TASK TO COMPLETE: Arrange every line of the material below as a numbered list, omitting any blank lines.

PROVIDED ENTRIES:
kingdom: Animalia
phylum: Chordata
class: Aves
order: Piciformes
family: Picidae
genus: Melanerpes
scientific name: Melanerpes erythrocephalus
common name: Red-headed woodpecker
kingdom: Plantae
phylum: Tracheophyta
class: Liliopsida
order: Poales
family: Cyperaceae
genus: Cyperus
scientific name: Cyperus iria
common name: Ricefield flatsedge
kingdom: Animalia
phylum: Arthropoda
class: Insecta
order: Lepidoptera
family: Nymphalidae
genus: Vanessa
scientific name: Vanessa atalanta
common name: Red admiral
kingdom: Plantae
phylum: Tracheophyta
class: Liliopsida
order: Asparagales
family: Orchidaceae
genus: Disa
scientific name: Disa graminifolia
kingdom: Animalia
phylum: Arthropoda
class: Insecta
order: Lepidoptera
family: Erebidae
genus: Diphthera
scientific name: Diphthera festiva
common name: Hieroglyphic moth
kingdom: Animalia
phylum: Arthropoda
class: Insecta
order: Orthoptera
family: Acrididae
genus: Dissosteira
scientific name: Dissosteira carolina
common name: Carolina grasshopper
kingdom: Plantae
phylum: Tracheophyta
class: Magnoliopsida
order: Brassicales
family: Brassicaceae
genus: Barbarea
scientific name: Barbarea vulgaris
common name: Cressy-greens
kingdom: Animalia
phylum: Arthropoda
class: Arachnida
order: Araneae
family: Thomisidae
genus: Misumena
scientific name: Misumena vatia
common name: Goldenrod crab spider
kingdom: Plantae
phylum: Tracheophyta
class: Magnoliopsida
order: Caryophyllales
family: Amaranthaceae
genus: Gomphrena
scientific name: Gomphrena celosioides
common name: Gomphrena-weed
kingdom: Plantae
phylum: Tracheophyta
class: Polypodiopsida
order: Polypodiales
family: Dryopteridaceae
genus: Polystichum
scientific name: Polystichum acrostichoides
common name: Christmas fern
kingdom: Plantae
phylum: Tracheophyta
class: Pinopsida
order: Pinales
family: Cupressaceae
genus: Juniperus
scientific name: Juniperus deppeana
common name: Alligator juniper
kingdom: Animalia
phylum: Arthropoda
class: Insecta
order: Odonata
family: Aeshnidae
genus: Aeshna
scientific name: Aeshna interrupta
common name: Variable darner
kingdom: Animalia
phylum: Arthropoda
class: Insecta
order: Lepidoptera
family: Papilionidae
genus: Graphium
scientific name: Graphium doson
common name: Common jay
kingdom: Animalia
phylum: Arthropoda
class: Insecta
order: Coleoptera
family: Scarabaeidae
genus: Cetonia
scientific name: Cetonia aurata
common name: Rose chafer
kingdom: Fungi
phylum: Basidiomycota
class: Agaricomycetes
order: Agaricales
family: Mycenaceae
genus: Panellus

WRITTEN RESPONSE:
1. kingdom: Animalia
2. phylum: Chordata
3. class: Aves
4. order: Piciformes
5. family: Picidae
6. genus: Melanerpes
7. scientific name: Melanerpes erythrocephalus
8. common name: Red-headed woodpecker
9. kingdom: Plantae
10. phylum: Tracheophyta
11. class: Liliopsida
12. order: Poales
13. family: Cyperaceae
14. genus: Cyperus
15. scientific name: Cyperus iria
16. common name: Ricefield flatsedge
17. kingdom: Animalia
18. phylum: Arthropoda
19. class: Insecta
20. order: Lepidoptera
21. family: Nymphalidae
22. genus: Vanessa
23. scientific name: Vanessa atalanta
24. common name: Red admiral
25. kingdom: Plantae
26. phylum: Tracheophyta
27. class: Liliopsida
28. order: Asparagales
29. family: Orchidaceae
30. genus: Disa
31. scientific name: Disa graminifolia
32. kingdom: Animalia
33. phylum: Arthropoda
34. class: Insecta
35. order: Lepidoptera
36. family: Erebidae
37. genus: Diphthera
38. scientific name: Diphthera festiva
39. common name: Hieroglyphic moth
40. kingdom: Animalia
41. phylum: Arthropoda
42. class: Insecta
43. order: Orthoptera
44. family: Acrididae
45. genus: Dissosteira
46. scientific name: Dissosteira carolina
47. common name: Carolina grasshopper
48. kingdom: Plantae
49. phylum: Tracheophyta
50. class: Magnoliopsida
51. order: Brassicales
52. family: Brassicaceae
53. genus: Barbarea
54. scientific name: Barbarea vulgaris
55. common name: Cressy-greens
56. kingdom: Animalia
57. phylum: Arthropoda
58. class: Arachnida
59. order: Araneae
60. family: Thomisidae
61. genus: Misumena
62. scientific name: Misumena vatia
63. common name: Goldenrod crab spider
64. kingdom: Plantae
65. phylum: Tracheophyta
66. class: Magnoliopsida
67. order: Caryophyllales
68. family: Amaranthaceae
69. genus: Gomphrena
70. scientific name: Gomphrena celosioides
71. common name: Gomphrena-weed
72. kingdom: Plantae
73. phylum: Tracheophyta
74. class: Polypodiopsida
75. order: Polypodiales
76. family: Dryopteridaceae
77. genus: Polystichum
78. scientific name: Polystichum acrostichoides
79. common name: Christmas fern
80. kingdom: Plantae
81. phylum: Tracheophyta
82. class: Pinopsida
83. order: Pinales
84. family: Cupressaceae
85. genus: Juniperus
86. scientific name: Juniperus deppeana
87. common name: Alligator juniper
88. kingdom: Animalia
89. phylum: Arthropoda
90. class: Insecta
91. order: Odonata
92. family: Aeshnidae
93. genus: Aeshna
94. scientific name: Aeshna interrupta
95. common name: Variable darner
96. kingdom: Animalia
97. phylum: Arthropoda
98. class: Insecta
99. order: Lepidoptera
100. family: Papilionidae
101. genus: Graphium
102. scientific name: Graphium doson
103. common name: Common jay
104. kingdom: Animalia
105. phylum: Arthropoda
106. class: Insecta
107. order: Coleoptera
108. family: Scarabaeidae
109. genus: Cetonia
110. scientific name: Cetonia aurata
111. common name: Rose chafer
112. kingdom: Fungi
113. phylum: Basidiomycota
114. class: Agaricomycetes
115. order: Agaricales
116. family: Mycenaceae
117. genus: Panellus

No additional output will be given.